En segundo lugar, el momentáneo aumento del gasto público no dice todavía nada de su dirección y función. La movilización en defensa de las instituciones colectivas del Welfare y por su refinanciamiento, plantea inmediatamente la cuestión de repensar la articulación jerárquica entre lo público/ lo común, el mercado y el Estado, como marca de la nueva centralidad asumida por la reproducción social. Si el aumento del gasto público no es garantía de la redistribución del ingreso, mucho menos lo es de una redistribución del poder hacia el abajo.
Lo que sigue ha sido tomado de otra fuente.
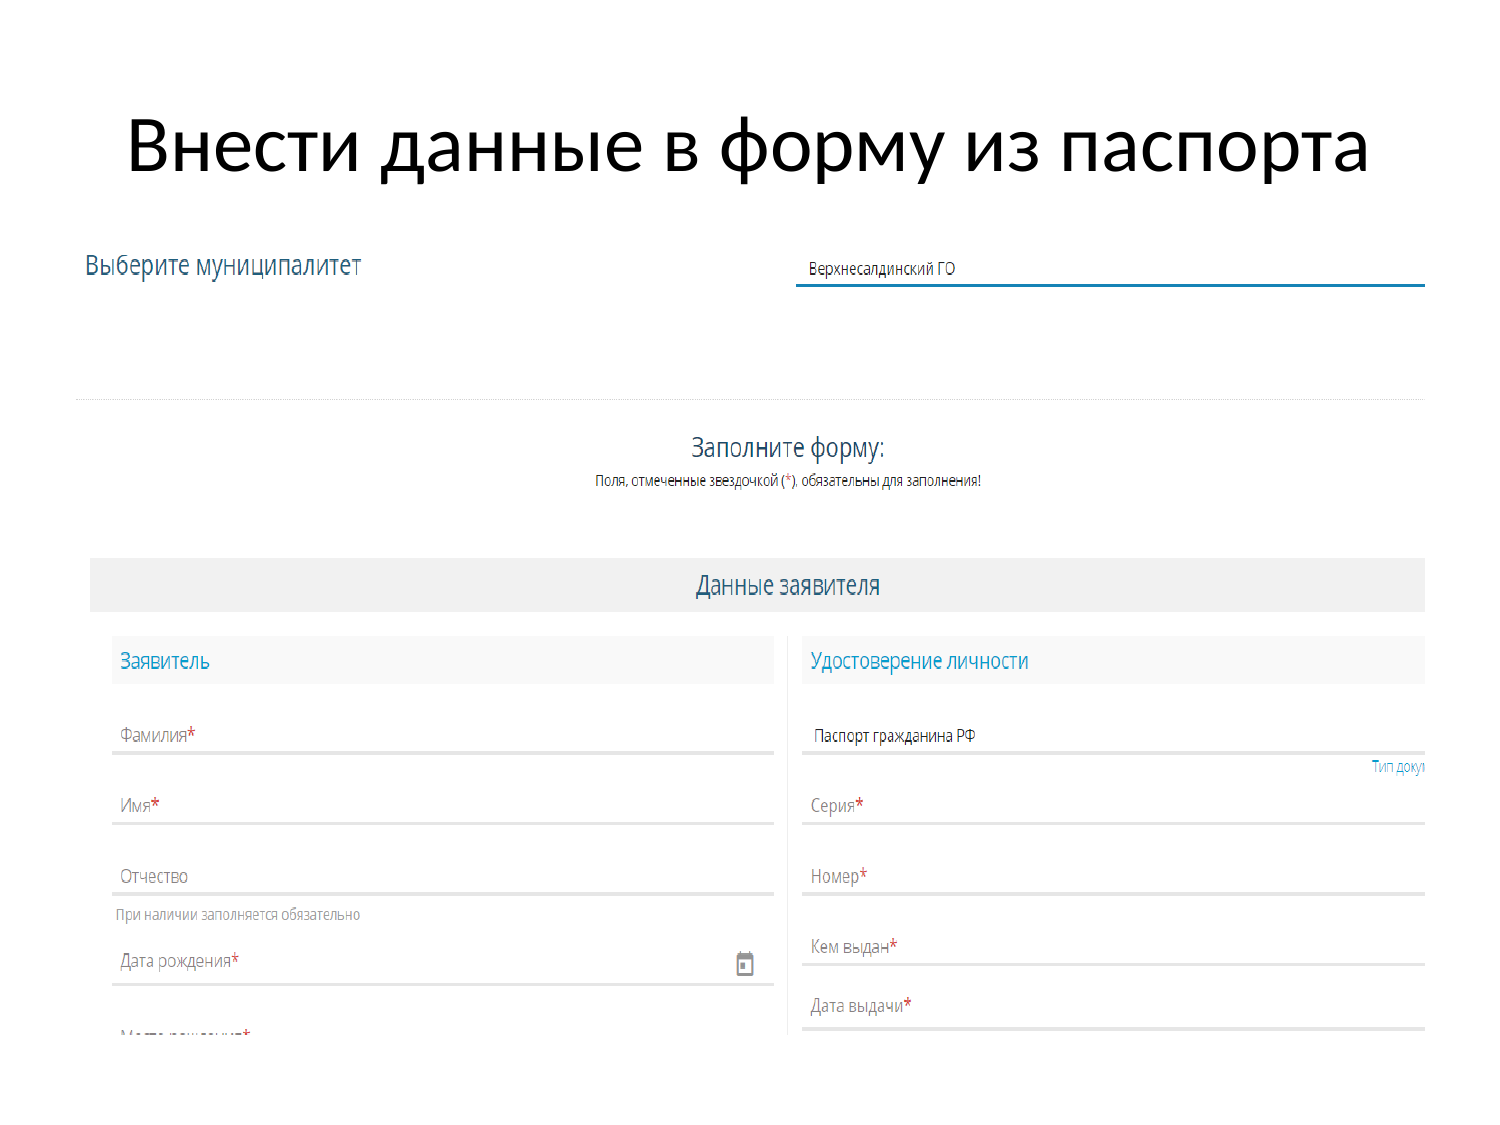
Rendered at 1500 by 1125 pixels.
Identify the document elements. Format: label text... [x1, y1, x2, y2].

title Внести данные в форму из паспорта [75, 45, 1425, 233]
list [74, 255, 1426, 1036]
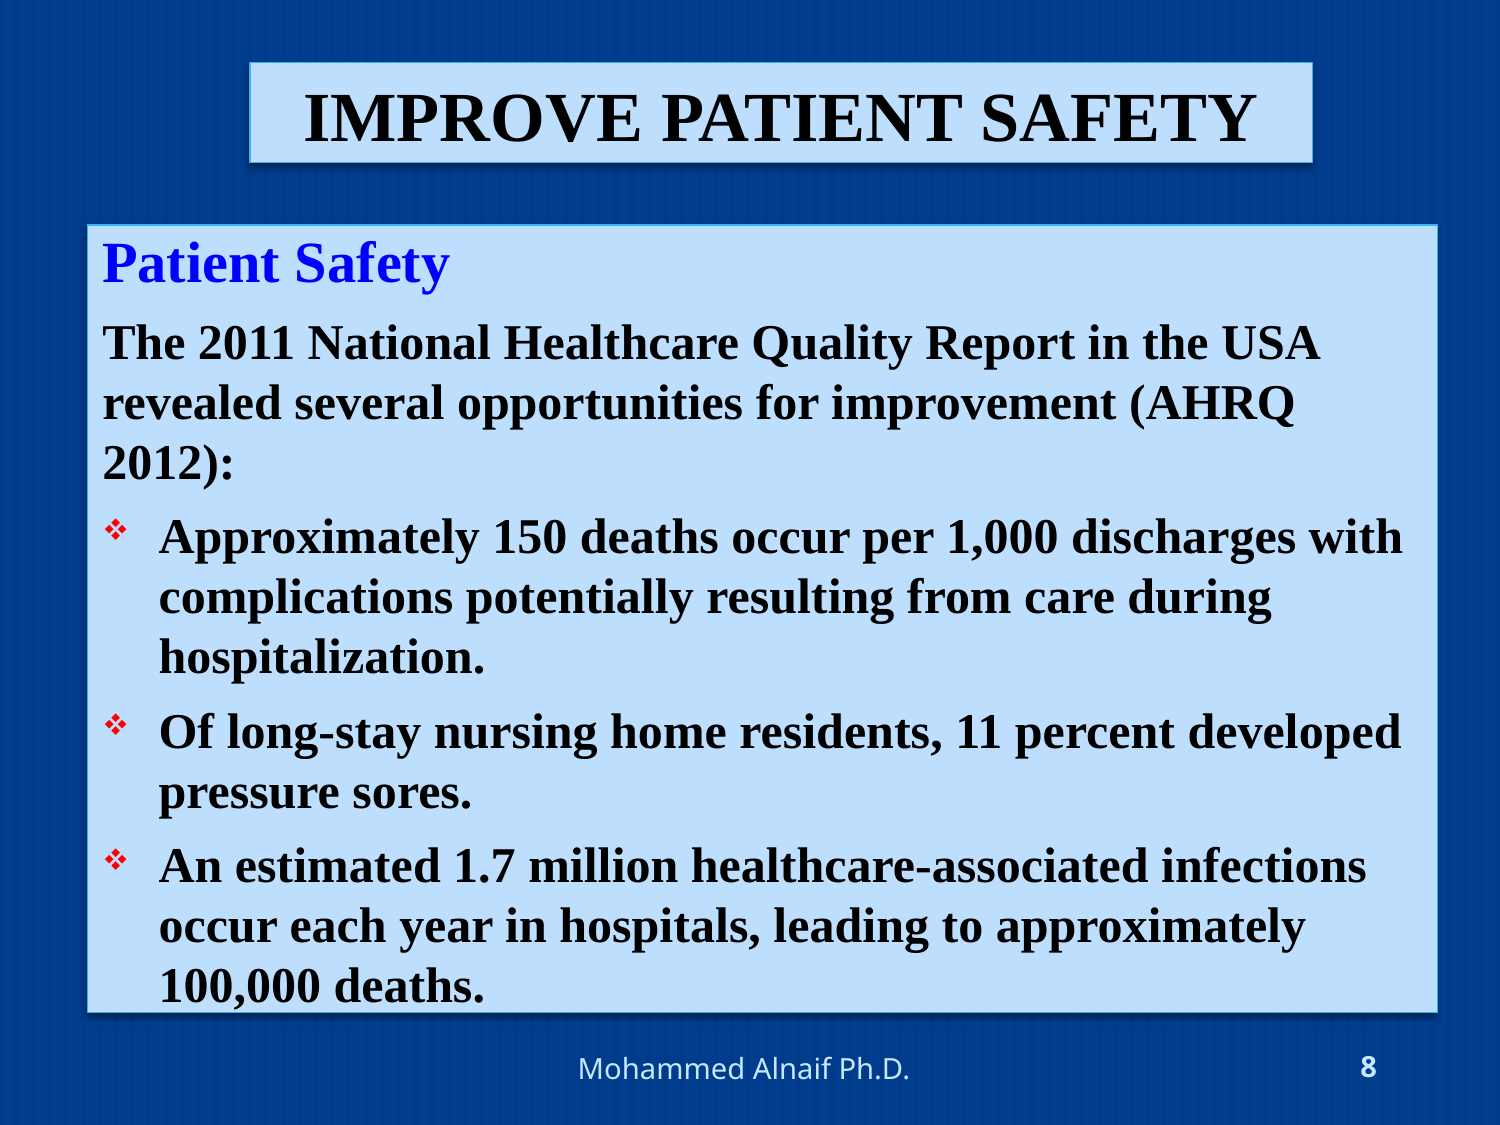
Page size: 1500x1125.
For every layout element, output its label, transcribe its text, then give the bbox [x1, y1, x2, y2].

footer Mohammed Alnaif Ph.D. [525, 1037, 925, 1098]
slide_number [12, 995, 350, 1108]
slide_number 8 [1299, 1037, 1438, 1100]
title improve patient safety [249, 62, 1313, 163]
subtitle Patient Safety The 2011 National Healthcare Quality Report in the USA revealed several opportunities for improvement (AHRQ 2012): Approximately 150 deaths occur per 1,000 discharges with complications potentially resulting from care during hospitalization. Of long-stay nursing home residents, 11 percent developed pressure sores. An estimated 1.7 million healthcare-associated infections occur each year in hospitals, leading to approximately 100,000 deaths. [87, 224, 1438, 1013]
Por esta razón, las movilizaciones que estamos observando parecen indicarnos, una vez más, la necesidad de retomar la reflexión sobre contrapoderes capaces, por un lado, de orientar las decisiones en el campo de la “reproducción social” de parte de los Estados y de la rutilante Comisión Europea (en el caso de Europa), y del otro de experimentar abajo fórmulas nuevas de mutualismo, de instituciones autónomas en el campo de los “cuidados” recíprocos, así como ya está sucediendo espontáneamente en diversas realidades italianas, en Europa o en América.
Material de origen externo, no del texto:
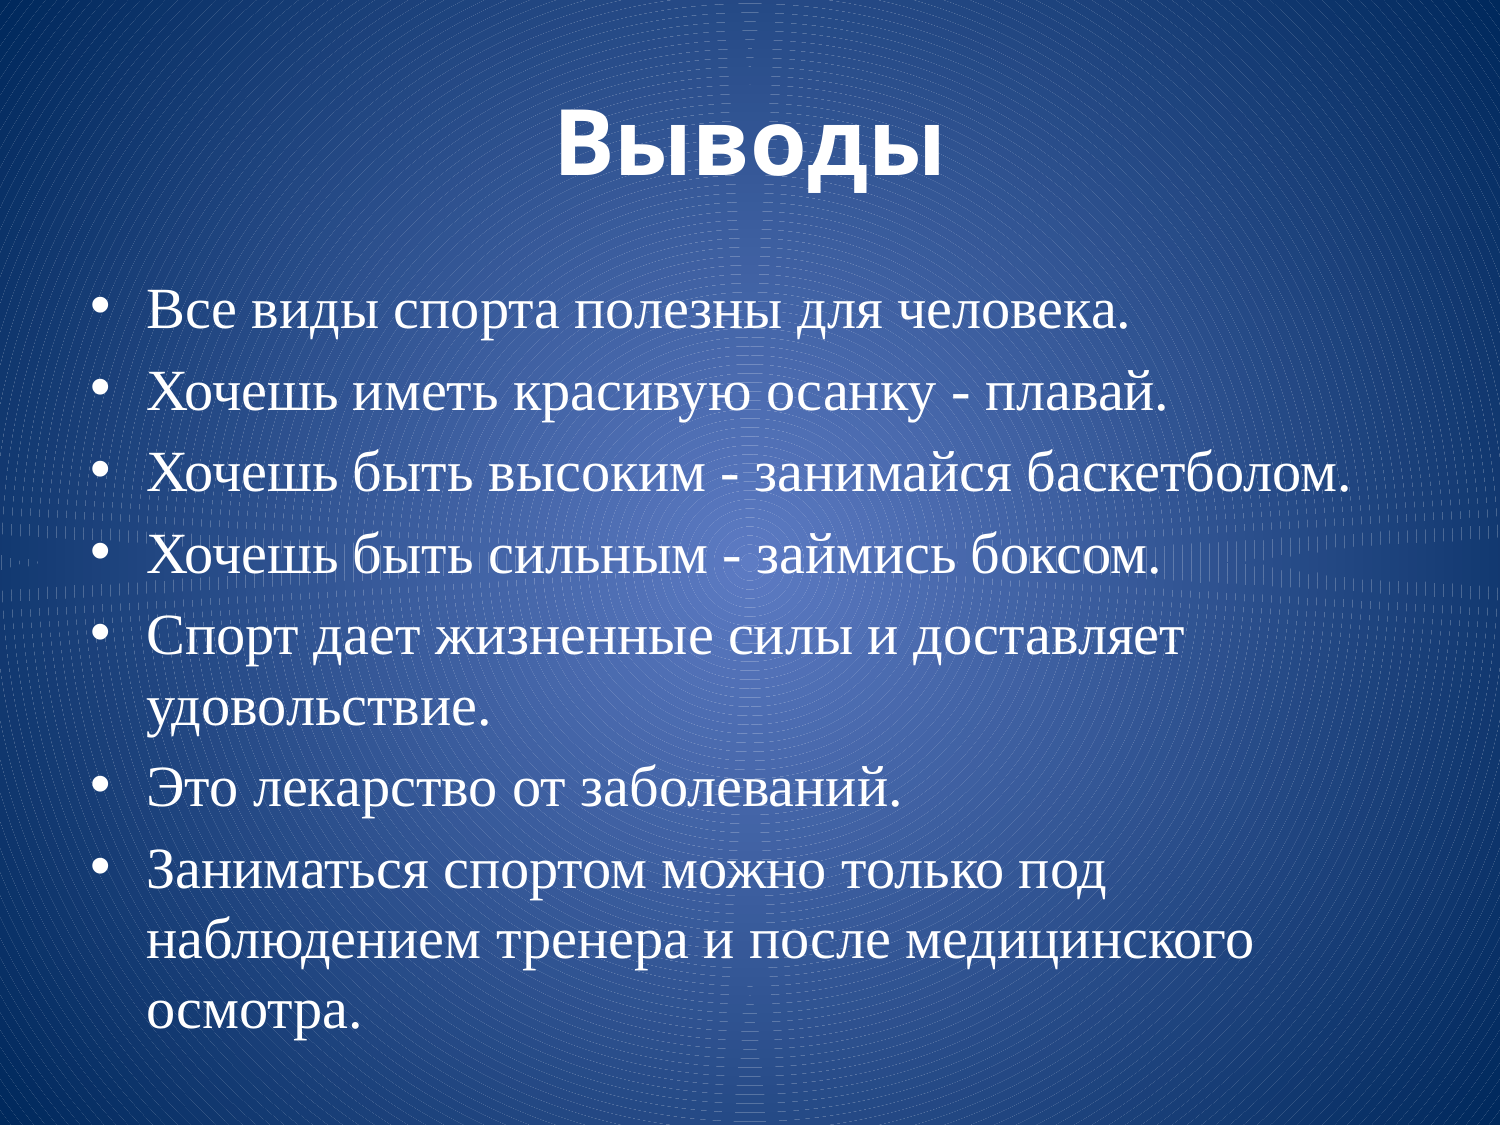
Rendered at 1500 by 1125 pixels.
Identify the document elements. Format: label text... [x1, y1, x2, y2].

title Выводы [74, 44, 1426, 233]
list Все виды спорта полезны для человека. Хочешь иметь красивую осанку - плавай. Хочешь быть высоким - занимайся баскетболом. Хочешь быть сильным - займись боксом. Спорт дает жизненные силы и доставляет удовольствие. Это лекарство от заболеваний. Заниматься спортом можно только под наблюдением тренера и после медицинского осмотра. [74, 262, 1426, 1006]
Ya hemos visto cuanto una situación de estancamiento secular, en ausencia de políticas de resocialización de la riqueza, y el mantenimiento en el frente interno de las normas neoliberales, estuvieron en la base de aquella reciente torsión autoritaria que ha signado los sistemas políticos de muchas partes del mundo. Hoy, frente a un escenario que anuncia un deslizamiento del estancamiento a una más probable espiral depresiva, y ante la ocasión proporcionada, por las actuales políticas de emergencia, de una centralización del poder por parte de los gobiernos, el horizonte de una nueva onda neo-autoritaria que resuelva los radicales desequilibrios mediante una militarización de la vida social y económica, arriesga presentarse como una amenaza mucho peor que aquella que hemos experimentado ya durante el ciclo reaccionario de esta última década.